Promoting the pedestrian experience and sustainable mobility

  • Reduce the presence of cars: relocate parking to underground areas to free up space for pedestrians and green areas.
  • Move toward a pedestrian-friendly campus: reconnect the northern and southern parts of campus by calming traffic on Sherbrooke Street West while improving overall accessibility through enhanced entry points, inviting pedestrian pathways and universal access to all buildings and infrastructure.
  • Active mobility: expand cycling infrastructure and enhance shuttle services between campuses.

Sir George Williams Campus: a thriving urban hub

As an integral part of Montreal’s urban core, the Sir George Williams Campus development plan focuses on strengthening institutional presence, optimizing public spaces and improving mobility. Key priorities include:

Identifying and defining campus spaces

  • Define the footprint of the Concordia campus in downtown Montreal: expand facilities to increase Concordia’s visibility and engagement within the city.
  • Make the campus presence felt and showcase the institution: enhance signage to create a clear and welcoming transition between the university and the city streets.
  • Increase the visibility of the university and its key features: strengthen visual connections between public and university spaces, highlight the campus’ downtown presence through exhibition areas and build lasting partnerships with local partners to integrate the campus into its urban environment.

Consolidating the institutional core

  • Consolidate the university campus: reaffirm the university’s historic presence as a central player in western downtown by concentrating activities around key hubs and clarifying the campus layout around its original institutional core.
  • Optimize the building stock: optimize the use of existing buildings by redeveloping underutilized spaces, ensuring universal accessibility and renovating facilities to meet best practices in energy efficiency and space quality.
  • Increase campus density: redevelop or acquire properties suited to university needs and densification while divesting from non-strategic ones, prioritizing sustainability, accessibility and inclusivity with the support of the Sir George Williams, Concordia and neighbouring communities.

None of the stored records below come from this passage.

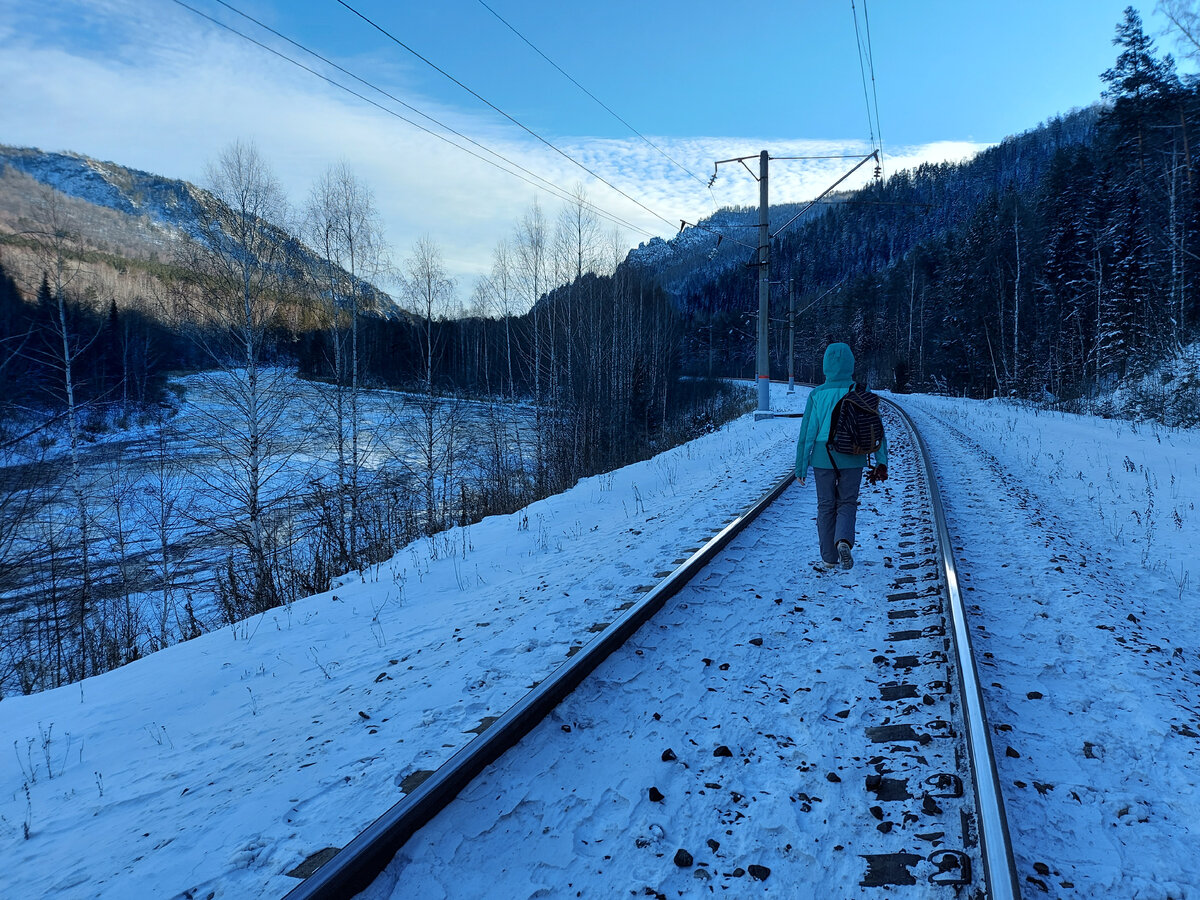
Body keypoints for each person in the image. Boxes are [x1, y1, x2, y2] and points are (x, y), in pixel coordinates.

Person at [794, 342, 888, 570]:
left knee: (825, 505)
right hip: (852, 454)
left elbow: (807, 433)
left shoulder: (817, 394)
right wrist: (881, 461)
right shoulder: (861, 392)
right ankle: (843, 540)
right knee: (847, 502)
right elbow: (876, 430)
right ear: (851, 364)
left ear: (825, 365)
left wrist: (801, 466)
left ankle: (828, 558)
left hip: (822, 457)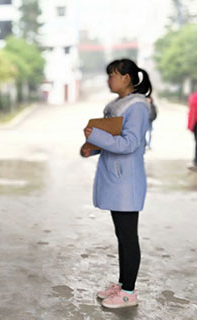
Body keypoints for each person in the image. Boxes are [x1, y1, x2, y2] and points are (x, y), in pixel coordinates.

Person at [80, 58, 152, 309]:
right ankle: (122, 284)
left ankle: (129, 293)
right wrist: (94, 148)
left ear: (127, 78)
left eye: (113, 74)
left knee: (128, 236)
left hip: (126, 181)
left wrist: (96, 136)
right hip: (116, 178)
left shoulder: (137, 107)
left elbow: (130, 143)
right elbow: (113, 139)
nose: (109, 79)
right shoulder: (117, 105)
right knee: (122, 235)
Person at [187, 90, 197, 168]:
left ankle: (196, 162)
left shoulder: (193, 97)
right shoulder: (194, 97)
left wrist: (190, 126)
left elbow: (192, 112)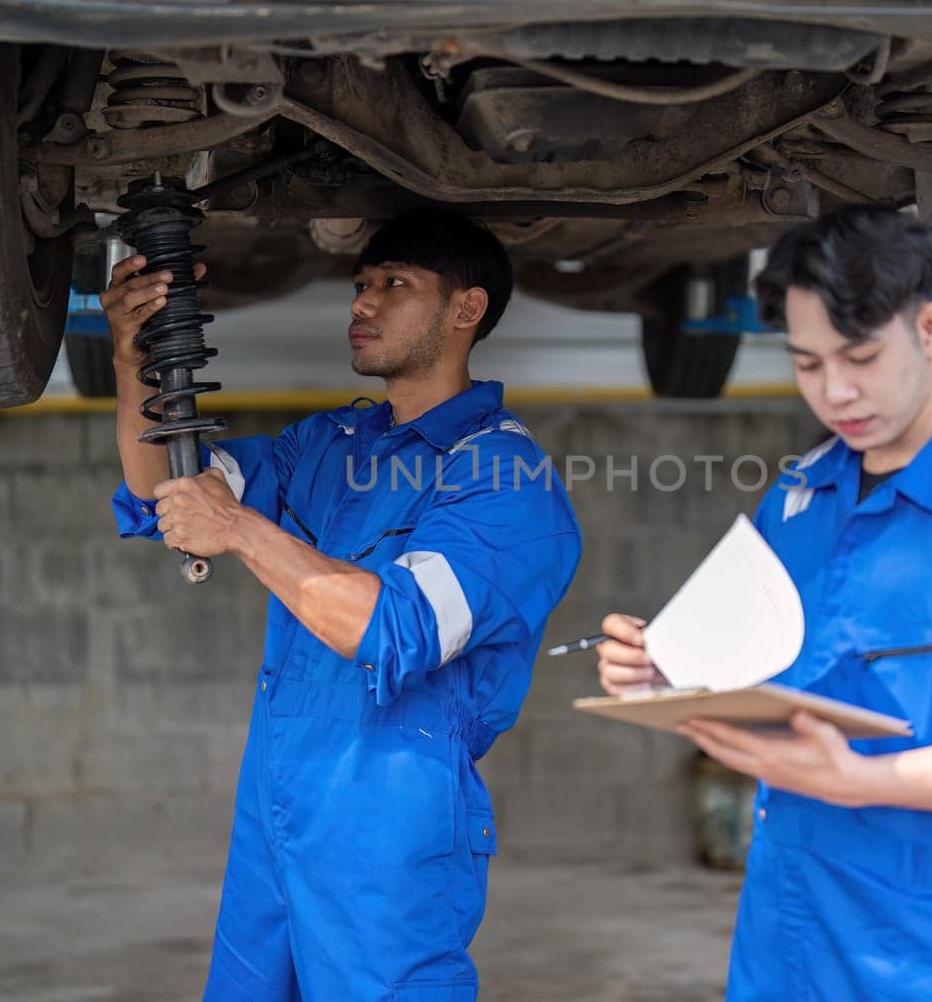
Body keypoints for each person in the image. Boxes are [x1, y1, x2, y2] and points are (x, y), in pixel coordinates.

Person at [596, 206, 932, 1001]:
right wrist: (659, 671)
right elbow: (748, 671)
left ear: (931, 326)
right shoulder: (800, 500)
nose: (835, 392)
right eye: (807, 363)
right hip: (788, 937)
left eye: (862, 356)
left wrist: (864, 781)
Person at [104, 212, 582, 1001]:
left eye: (394, 285)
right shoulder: (330, 443)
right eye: (361, 285)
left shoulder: (505, 479)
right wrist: (133, 361)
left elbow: (394, 627)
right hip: (276, 810)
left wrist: (238, 527)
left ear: (467, 310)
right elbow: (174, 490)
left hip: (385, 834)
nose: (362, 304)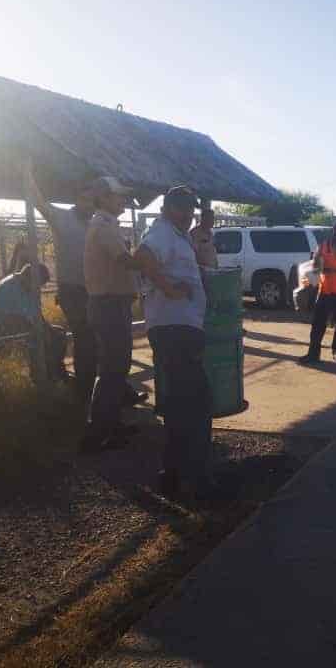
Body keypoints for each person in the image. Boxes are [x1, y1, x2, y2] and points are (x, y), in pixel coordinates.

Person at [29, 172, 147, 407]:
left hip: (96, 290)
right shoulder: (62, 218)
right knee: (86, 343)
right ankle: (86, 396)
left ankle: (111, 395)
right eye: (85, 197)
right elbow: (38, 202)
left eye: (91, 198)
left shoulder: (98, 222)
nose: (89, 202)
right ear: (76, 198)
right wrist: (28, 171)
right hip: (74, 290)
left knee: (105, 345)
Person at [135, 185, 211, 497]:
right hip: (174, 329)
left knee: (185, 401)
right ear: (169, 208)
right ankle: (188, 477)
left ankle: (175, 474)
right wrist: (168, 288)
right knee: (195, 402)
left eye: (191, 208)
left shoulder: (175, 234)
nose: (190, 214)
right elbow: (143, 257)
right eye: (185, 208)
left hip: (180, 328)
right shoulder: (163, 233)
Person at [80, 176, 146, 453]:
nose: (123, 200)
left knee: (116, 369)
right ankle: (97, 433)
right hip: (108, 305)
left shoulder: (107, 225)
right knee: (111, 370)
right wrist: (151, 257)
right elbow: (125, 261)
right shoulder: (103, 226)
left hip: (112, 305)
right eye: (118, 196)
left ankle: (110, 426)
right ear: (104, 198)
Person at [0, 262, 68, 381]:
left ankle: (54, 370)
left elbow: (36, 314)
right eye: (39, 284)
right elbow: (10, 318)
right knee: (38, 335)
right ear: (31, 278)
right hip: (4, 327)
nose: (39, 288)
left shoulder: (27, 287)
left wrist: (46, 328)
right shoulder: (8, 287)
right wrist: (39, 329)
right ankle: (41, 373)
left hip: (25, 325)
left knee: (59, 333)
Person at [299, 220, 336, 364]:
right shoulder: (323, 247)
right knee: (318, 324)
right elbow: (315, 268)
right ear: (334, 230)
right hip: (327, 291)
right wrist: (311, 284)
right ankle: (313, 354)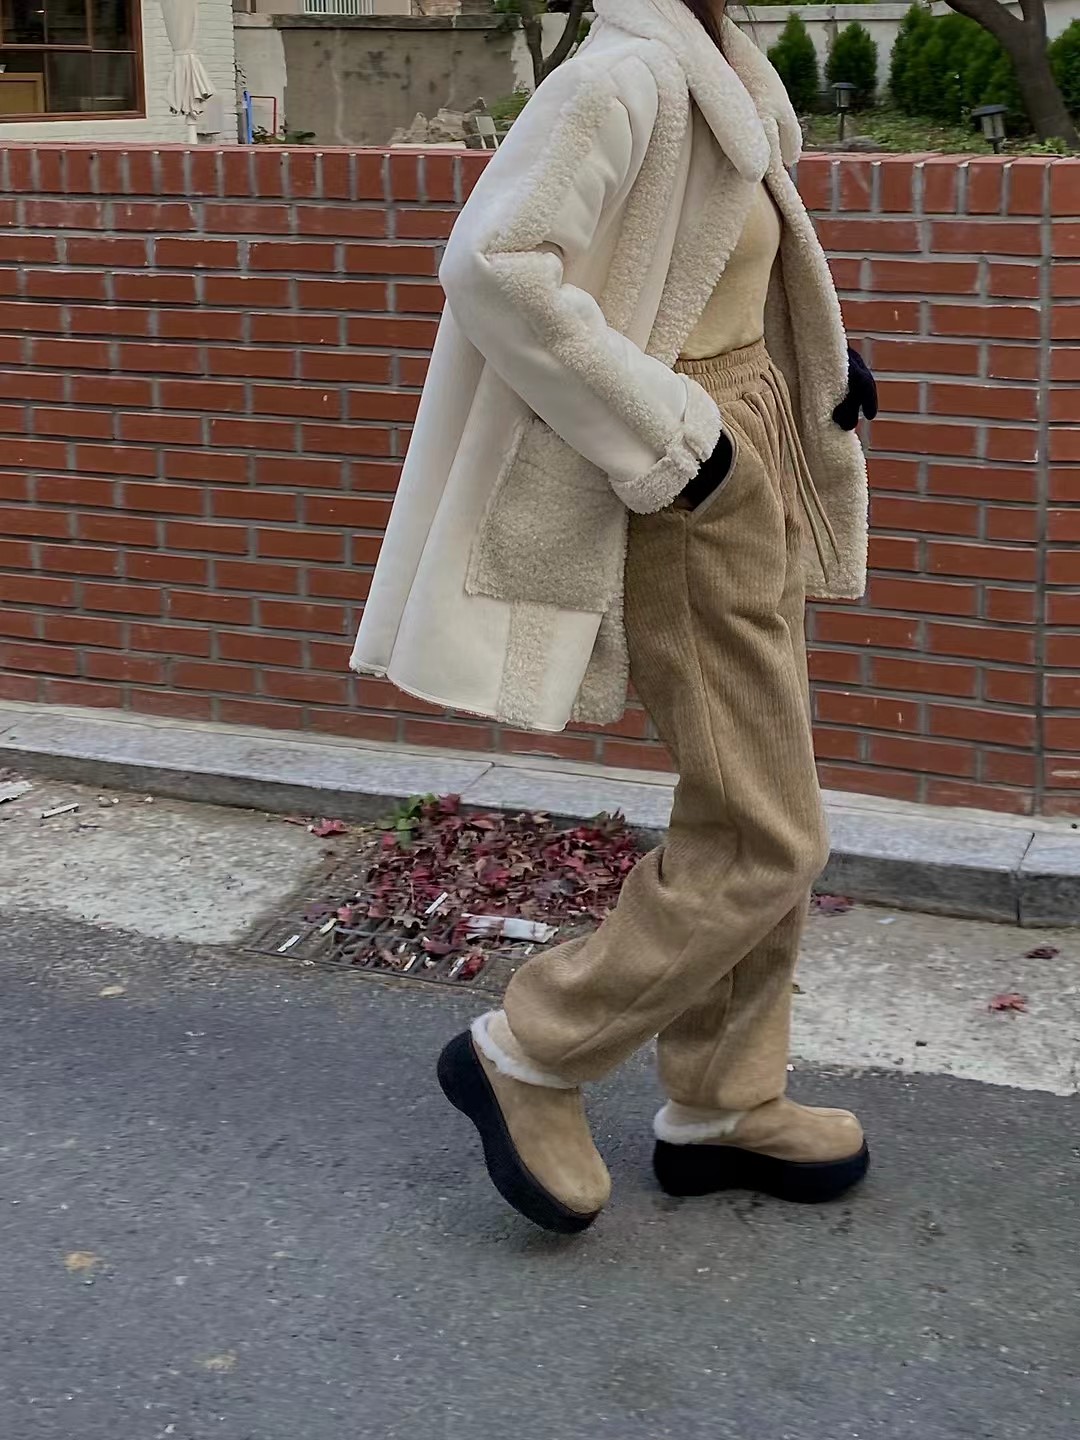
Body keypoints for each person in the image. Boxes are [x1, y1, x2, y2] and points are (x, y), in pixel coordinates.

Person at [351, 0, 879, 1233]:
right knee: (768, 834)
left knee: (747, 801)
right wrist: (677, 439)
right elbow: (495, 262)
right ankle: (532, 1050)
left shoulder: (720, 67)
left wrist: (814, 364)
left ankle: (724, 1104)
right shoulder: (625, 75)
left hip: (747, 442)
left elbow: (719, 264)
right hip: (690, 480)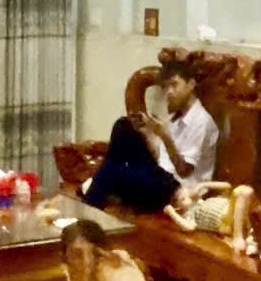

Revitalizing the campus' public spaces through the transition to sustainable mobility

  • A pedestrian-friendly campus: reduce vehicle dominance and prioritize walkability across campus streets.
  • Support the growth of active transportation modes: strengthen sustainable mobility by ensuring continuous, year-round protected cycling routes, expanding bike infrastructure and strategic parking and improving integration with public transit near Guy-Concordia.

Elevating the quality of downtown outdoor spaces

  • Contribute to urban ecology: prioritize campus greening by enhancing outdoor spaces with vegetation, expanding the tree canopy and permeable surfaces and integrating rooftops and facades into a sustainable approach to climate and stormwater management.
  • Highlight the former Grey Nuns’ property: enhance the park as a key asset in a dense urban environment by integrating it into a next-generation university committed to heritage, reconciliation and decolonization, while ensuring north-south continuity and adapting vegetation to site identity and uses.
  • Integrate outdoor spaces into the core of the academic mission: use these spaces as research tools and expand initiatives that allow the Concordia community to benefit from them.

Diversifying the spaces that support university life

  • Make use of every opportunity: revitalize underutilized campus spaces — such as terraces, alleys and the underground network — by making them accessible, safe and inviting for the university community, maximizing their potential for year-round use.
  • Open up to the Concordia and Montreal communities: ensure spaces are inclusive in both design and values, drawing on each location’s unique character and atmosphere to guide their development.
  • Promote a thriving campus life: create flexible, year-round, accessible spaces that form a cohesive network, structure the campus, enhance spatial understanding and adapt to diverse user needs through varied configurations.